[Stored data entries]
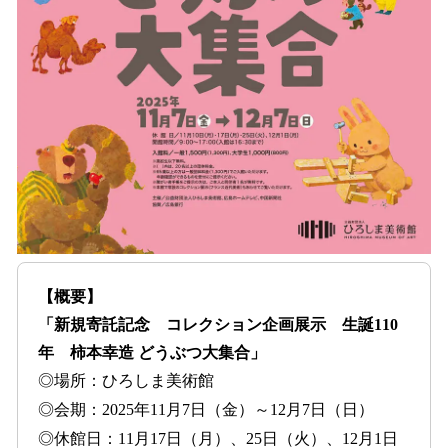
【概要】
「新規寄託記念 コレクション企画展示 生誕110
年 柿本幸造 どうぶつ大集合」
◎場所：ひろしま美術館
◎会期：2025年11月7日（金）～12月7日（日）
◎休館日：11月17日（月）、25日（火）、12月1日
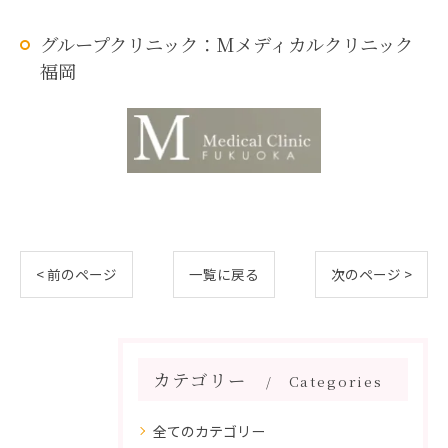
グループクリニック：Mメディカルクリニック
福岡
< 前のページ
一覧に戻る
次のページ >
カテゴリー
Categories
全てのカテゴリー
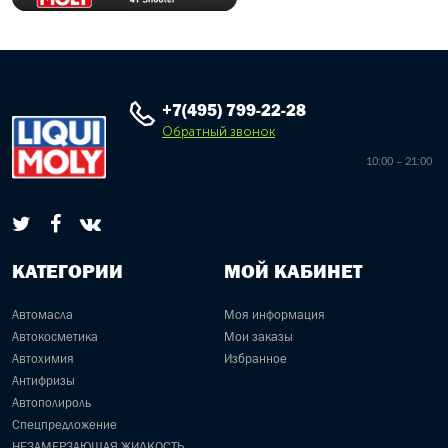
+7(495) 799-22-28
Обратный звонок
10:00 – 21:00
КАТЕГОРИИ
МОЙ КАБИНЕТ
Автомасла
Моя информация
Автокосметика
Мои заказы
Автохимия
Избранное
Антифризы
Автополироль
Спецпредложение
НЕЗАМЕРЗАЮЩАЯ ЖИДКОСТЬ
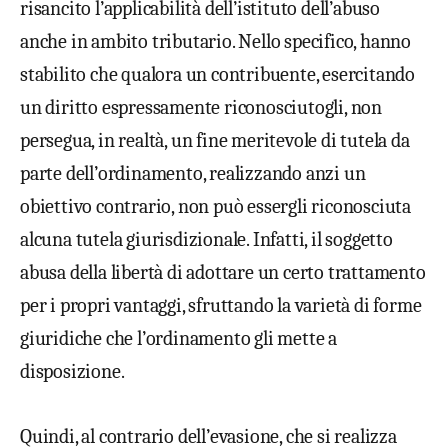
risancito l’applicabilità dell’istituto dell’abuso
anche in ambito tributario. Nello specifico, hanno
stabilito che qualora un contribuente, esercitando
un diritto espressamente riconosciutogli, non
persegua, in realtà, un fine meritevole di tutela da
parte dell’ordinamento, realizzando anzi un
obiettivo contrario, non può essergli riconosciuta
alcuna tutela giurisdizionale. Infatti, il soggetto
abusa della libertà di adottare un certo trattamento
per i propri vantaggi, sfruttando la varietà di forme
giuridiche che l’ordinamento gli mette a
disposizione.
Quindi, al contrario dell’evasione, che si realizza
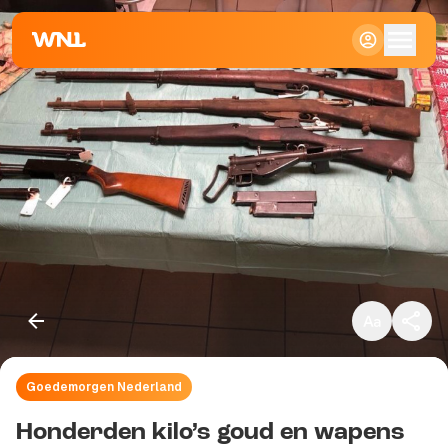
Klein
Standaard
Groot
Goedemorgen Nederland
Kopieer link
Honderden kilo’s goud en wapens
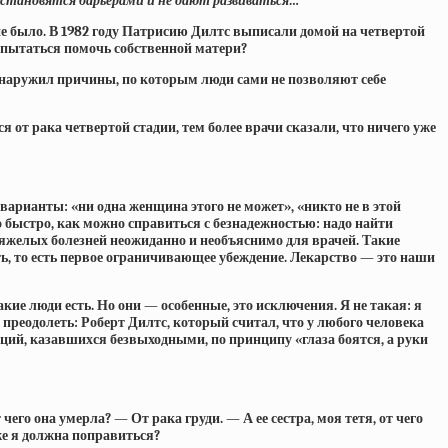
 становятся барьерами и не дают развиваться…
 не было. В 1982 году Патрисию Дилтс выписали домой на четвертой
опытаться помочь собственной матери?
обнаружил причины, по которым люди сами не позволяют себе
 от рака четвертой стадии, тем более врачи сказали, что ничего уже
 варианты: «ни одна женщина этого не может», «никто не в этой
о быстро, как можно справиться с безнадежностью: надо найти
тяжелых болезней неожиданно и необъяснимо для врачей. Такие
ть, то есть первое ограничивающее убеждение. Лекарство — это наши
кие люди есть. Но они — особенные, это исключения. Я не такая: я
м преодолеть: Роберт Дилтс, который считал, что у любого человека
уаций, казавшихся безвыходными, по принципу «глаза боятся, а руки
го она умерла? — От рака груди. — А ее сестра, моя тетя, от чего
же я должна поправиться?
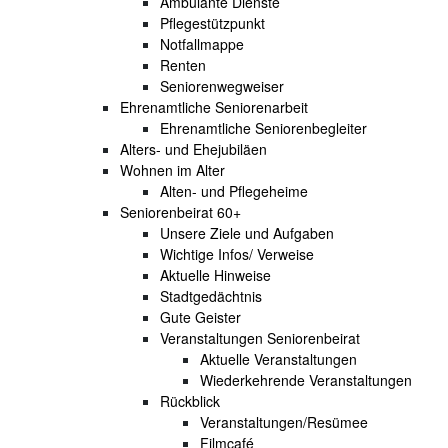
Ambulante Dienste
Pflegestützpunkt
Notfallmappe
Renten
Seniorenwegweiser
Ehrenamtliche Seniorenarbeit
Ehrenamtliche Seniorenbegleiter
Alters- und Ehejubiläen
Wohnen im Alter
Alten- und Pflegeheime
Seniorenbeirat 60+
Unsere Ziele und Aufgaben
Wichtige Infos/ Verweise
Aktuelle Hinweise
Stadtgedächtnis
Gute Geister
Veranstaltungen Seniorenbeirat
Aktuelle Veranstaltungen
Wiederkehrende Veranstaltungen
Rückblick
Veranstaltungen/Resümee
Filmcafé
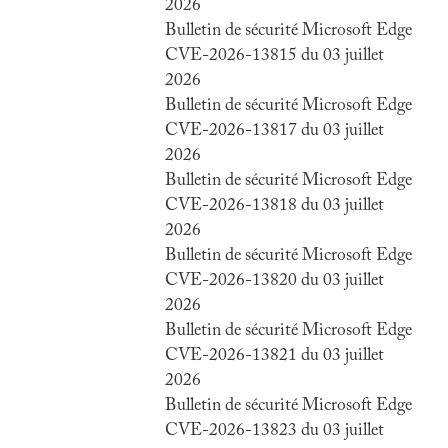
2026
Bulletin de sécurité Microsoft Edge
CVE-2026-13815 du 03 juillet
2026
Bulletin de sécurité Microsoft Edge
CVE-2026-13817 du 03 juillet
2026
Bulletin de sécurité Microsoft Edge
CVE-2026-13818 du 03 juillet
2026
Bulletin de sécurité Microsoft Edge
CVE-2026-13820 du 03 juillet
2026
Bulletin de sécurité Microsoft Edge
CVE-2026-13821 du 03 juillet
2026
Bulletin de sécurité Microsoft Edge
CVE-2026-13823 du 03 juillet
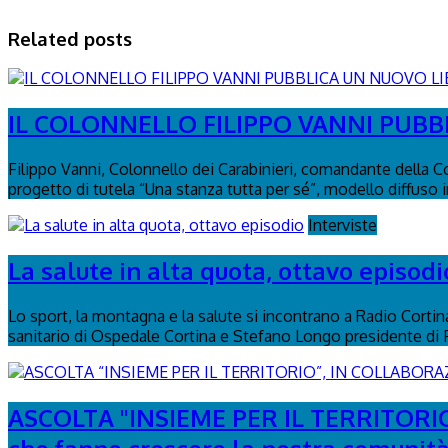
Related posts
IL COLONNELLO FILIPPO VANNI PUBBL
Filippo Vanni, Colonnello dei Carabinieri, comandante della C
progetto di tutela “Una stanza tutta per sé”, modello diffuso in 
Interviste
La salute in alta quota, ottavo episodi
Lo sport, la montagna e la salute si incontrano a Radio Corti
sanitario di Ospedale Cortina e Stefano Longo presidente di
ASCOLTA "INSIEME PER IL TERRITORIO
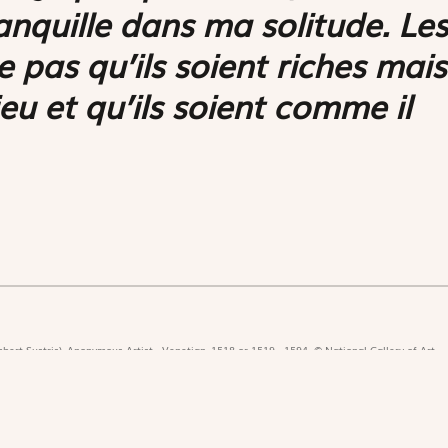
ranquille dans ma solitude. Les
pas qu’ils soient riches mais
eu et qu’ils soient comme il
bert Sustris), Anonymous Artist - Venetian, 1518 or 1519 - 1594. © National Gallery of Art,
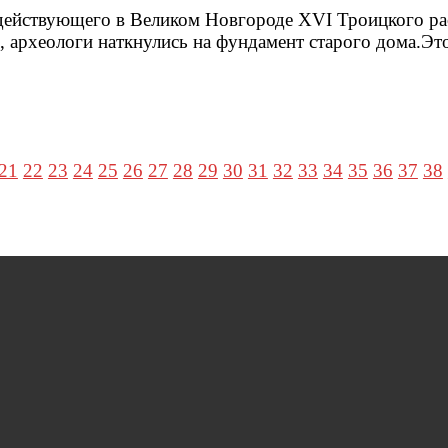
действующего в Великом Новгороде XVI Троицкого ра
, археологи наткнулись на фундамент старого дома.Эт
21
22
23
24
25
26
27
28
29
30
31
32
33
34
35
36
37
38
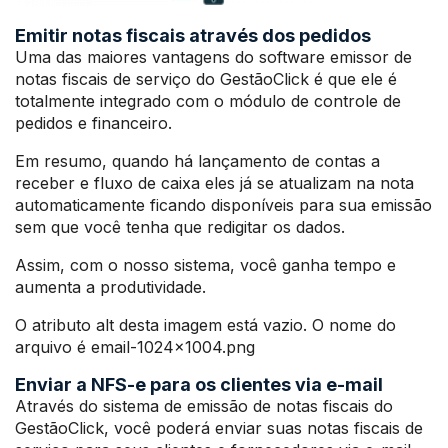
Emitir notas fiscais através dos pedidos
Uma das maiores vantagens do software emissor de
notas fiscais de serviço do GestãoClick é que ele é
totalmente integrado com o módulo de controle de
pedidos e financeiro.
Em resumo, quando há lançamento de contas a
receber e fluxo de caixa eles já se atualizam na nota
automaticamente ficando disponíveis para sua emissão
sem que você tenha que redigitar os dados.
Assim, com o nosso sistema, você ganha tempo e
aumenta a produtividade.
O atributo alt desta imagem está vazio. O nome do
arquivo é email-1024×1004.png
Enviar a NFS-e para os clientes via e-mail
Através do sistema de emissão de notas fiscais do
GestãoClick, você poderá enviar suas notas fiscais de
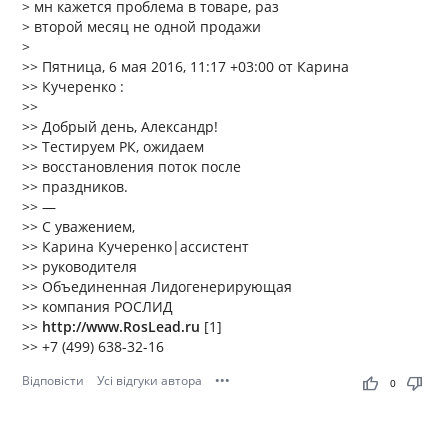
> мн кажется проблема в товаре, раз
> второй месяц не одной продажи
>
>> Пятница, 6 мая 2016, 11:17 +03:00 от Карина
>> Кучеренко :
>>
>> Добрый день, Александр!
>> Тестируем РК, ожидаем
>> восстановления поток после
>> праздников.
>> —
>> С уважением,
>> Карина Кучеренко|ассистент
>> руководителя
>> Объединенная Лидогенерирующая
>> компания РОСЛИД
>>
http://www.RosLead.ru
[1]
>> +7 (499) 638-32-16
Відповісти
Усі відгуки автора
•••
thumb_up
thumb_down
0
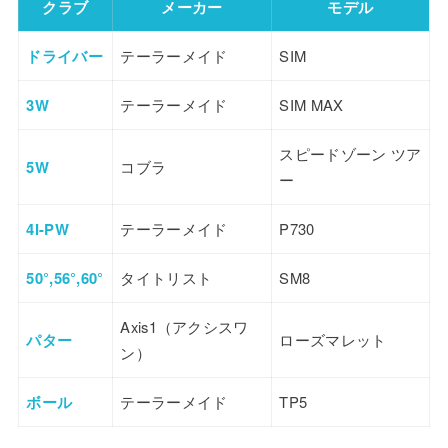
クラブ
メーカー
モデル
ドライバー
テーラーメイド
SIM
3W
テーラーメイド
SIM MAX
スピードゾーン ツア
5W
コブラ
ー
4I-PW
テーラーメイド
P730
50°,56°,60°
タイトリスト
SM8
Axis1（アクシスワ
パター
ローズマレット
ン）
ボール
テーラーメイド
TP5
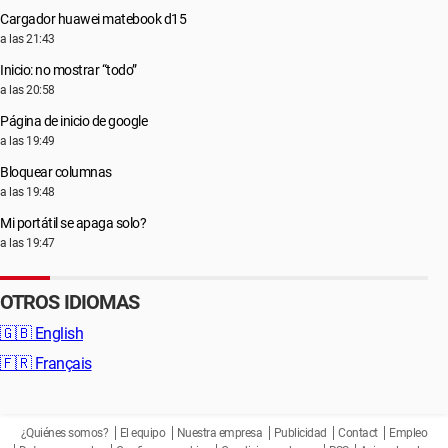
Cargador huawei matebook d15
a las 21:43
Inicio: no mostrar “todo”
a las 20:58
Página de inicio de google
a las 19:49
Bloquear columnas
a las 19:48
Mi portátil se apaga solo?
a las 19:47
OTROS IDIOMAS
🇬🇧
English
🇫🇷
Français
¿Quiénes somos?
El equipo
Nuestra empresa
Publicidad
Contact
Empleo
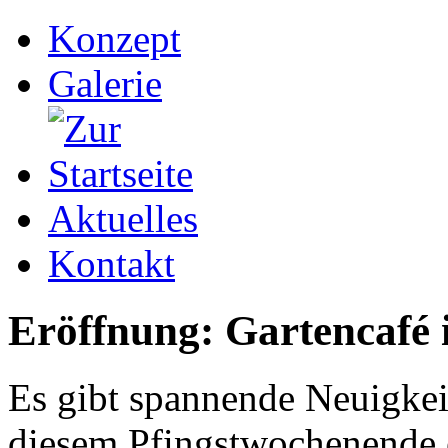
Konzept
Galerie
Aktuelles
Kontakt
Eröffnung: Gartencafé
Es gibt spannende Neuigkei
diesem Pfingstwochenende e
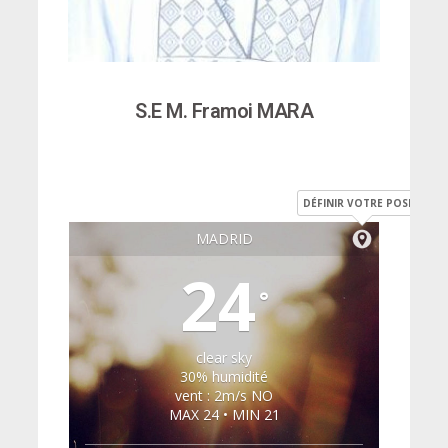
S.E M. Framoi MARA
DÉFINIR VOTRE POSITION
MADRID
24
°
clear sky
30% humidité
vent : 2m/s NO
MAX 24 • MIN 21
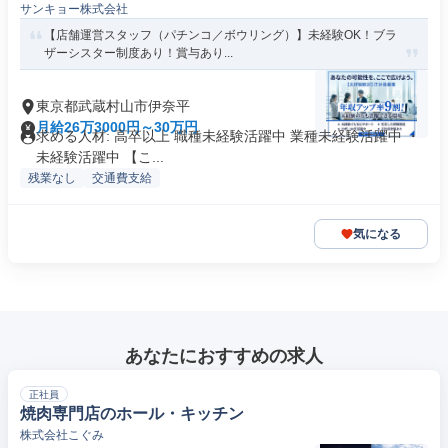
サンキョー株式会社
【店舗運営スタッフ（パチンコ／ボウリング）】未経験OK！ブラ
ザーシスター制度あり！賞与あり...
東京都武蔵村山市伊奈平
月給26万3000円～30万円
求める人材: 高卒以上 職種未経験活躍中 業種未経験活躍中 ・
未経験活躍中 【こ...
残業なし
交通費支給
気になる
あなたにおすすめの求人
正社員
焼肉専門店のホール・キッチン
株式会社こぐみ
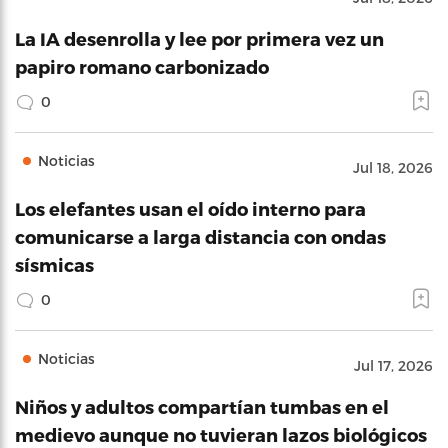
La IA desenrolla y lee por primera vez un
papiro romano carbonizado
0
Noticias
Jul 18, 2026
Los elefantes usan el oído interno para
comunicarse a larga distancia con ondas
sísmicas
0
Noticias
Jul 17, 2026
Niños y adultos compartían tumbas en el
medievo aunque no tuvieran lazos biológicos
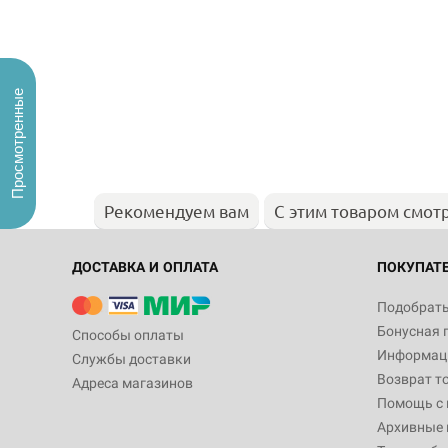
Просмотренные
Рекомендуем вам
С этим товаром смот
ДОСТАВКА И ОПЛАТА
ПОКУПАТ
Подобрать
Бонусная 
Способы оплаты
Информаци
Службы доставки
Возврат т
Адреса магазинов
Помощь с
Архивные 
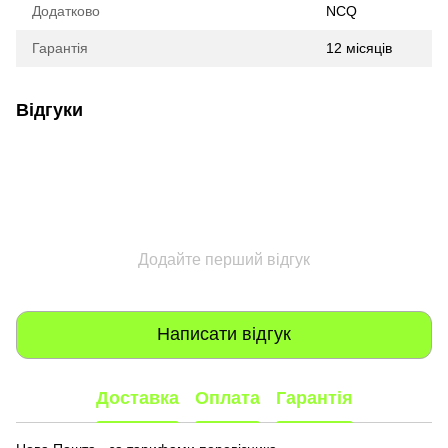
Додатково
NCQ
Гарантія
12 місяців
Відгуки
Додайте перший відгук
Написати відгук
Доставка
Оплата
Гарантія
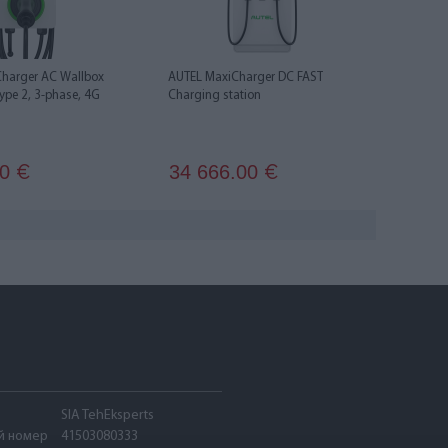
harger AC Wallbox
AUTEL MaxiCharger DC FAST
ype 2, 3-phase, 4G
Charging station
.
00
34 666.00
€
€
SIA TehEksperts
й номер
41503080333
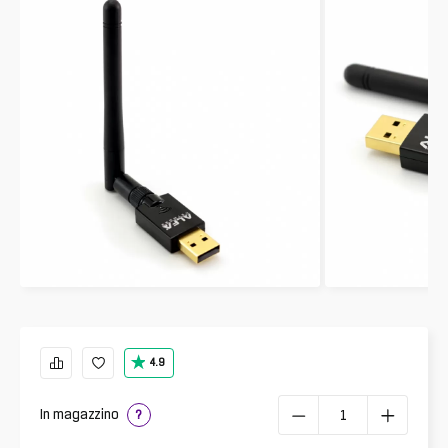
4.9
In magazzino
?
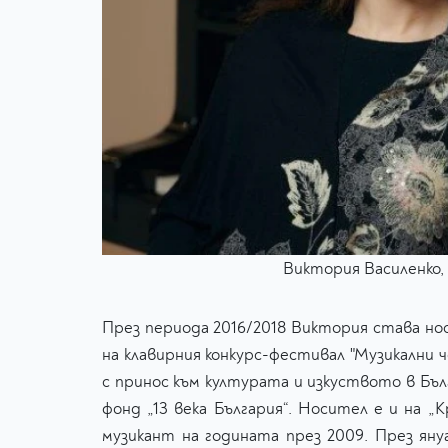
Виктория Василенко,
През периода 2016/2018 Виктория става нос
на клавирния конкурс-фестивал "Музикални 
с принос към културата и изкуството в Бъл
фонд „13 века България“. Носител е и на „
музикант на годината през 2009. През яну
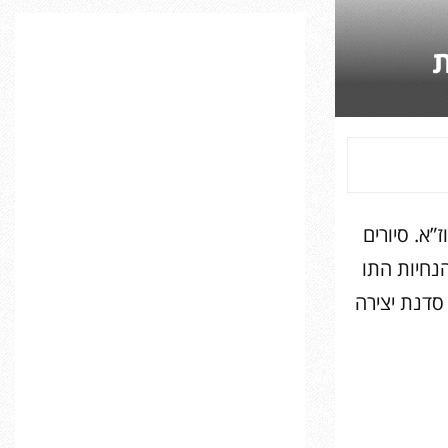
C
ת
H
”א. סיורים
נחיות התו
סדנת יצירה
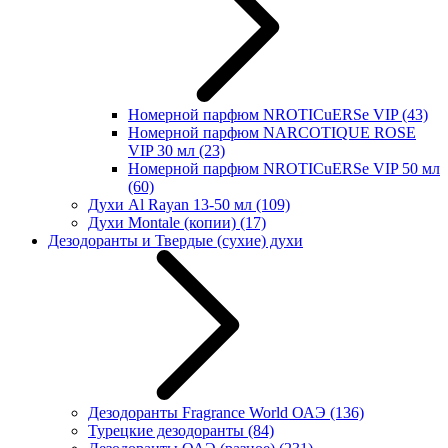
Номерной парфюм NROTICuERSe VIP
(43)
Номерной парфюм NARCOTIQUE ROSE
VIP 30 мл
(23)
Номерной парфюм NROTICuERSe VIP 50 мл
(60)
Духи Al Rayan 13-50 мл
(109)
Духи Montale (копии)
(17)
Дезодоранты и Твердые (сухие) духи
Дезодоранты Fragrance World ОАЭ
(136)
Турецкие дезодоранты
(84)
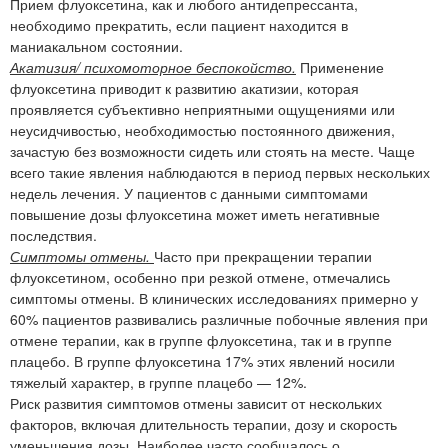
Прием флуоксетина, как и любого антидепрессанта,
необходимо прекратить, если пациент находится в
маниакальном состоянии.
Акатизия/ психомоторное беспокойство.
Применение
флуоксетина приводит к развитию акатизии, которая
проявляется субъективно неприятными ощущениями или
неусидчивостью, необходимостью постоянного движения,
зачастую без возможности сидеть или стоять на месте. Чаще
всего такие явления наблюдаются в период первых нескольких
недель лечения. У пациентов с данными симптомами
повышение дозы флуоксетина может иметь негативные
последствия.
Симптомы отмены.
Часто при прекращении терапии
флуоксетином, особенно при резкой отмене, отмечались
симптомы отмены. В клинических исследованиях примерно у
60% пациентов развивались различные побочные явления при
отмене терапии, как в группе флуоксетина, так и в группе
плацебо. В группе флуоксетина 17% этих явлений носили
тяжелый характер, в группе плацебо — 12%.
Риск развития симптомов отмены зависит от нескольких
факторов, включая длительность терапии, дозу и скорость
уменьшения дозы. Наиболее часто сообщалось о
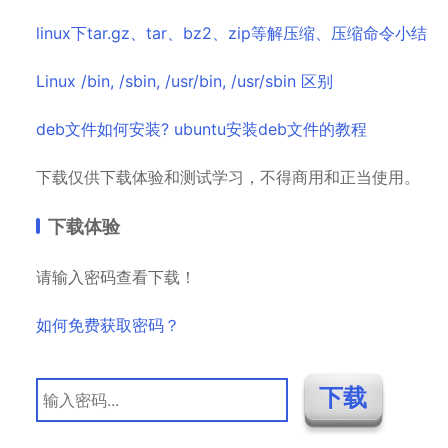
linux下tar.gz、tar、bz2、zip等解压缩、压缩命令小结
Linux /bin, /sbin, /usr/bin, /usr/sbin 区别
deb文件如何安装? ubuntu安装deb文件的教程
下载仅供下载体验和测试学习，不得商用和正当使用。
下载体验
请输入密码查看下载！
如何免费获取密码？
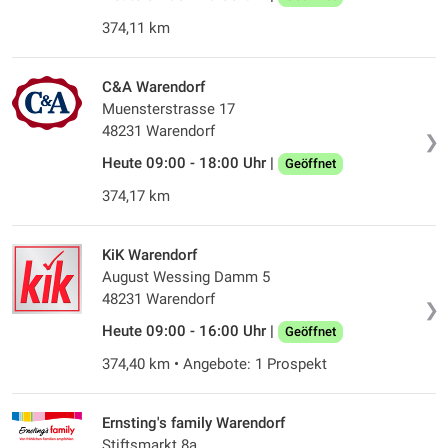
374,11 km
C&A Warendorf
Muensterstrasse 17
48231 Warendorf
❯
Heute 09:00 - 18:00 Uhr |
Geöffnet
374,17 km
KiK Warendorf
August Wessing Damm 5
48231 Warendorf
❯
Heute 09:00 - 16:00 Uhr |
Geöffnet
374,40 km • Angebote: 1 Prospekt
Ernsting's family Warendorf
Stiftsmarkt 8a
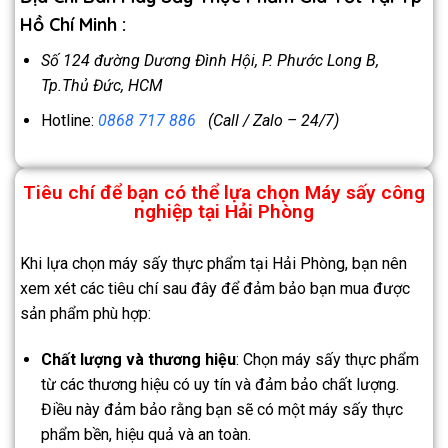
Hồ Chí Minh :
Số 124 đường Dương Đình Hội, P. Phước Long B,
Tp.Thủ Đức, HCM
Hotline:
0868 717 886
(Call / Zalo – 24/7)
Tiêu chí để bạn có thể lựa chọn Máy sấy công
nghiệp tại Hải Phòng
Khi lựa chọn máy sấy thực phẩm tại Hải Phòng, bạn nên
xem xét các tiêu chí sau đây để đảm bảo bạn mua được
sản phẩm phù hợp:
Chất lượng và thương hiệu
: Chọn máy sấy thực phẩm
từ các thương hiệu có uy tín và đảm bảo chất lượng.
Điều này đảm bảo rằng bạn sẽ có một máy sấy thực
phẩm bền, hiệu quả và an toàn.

TASK STATEMENT:
Your answer should be the lines from the first record down to the line containing "НЕЗАМЕРЗАЮЩАЯ ЖИДКОСТЬ", restated exactly, with no pictures.

EXERCISE RESPONSE:
【概要】
「新規寄託記念 コレクション企画展示 生誕110
年 柿本幸造 どうぶつ大集合」
◎場所：ひろしま美術館
◎会期：2025年11月7日（金）～12月7日（日）
◎休館日：11月17日（月）、25日（火）、12月1日
グループクリニック：Mメディカルクリニック
福岡
< 前のページ
一覧に戻る
次のページ >
カテゴリー
Categories
全てのカテゴリー
+7(495) 799-22-28
Обратный звонок
10:00 – 21:00
КАТЕГОРИИ
МОЙ КАБИНЕТ
Автомасла
Моя информация
Автокосметика
Мои заказы
Автохимия
Избранное
Антифризы
Автополироль
Спецпредложение
НЕЗАМЕРЗАЮЩАЯ ЖИДКОСТЬ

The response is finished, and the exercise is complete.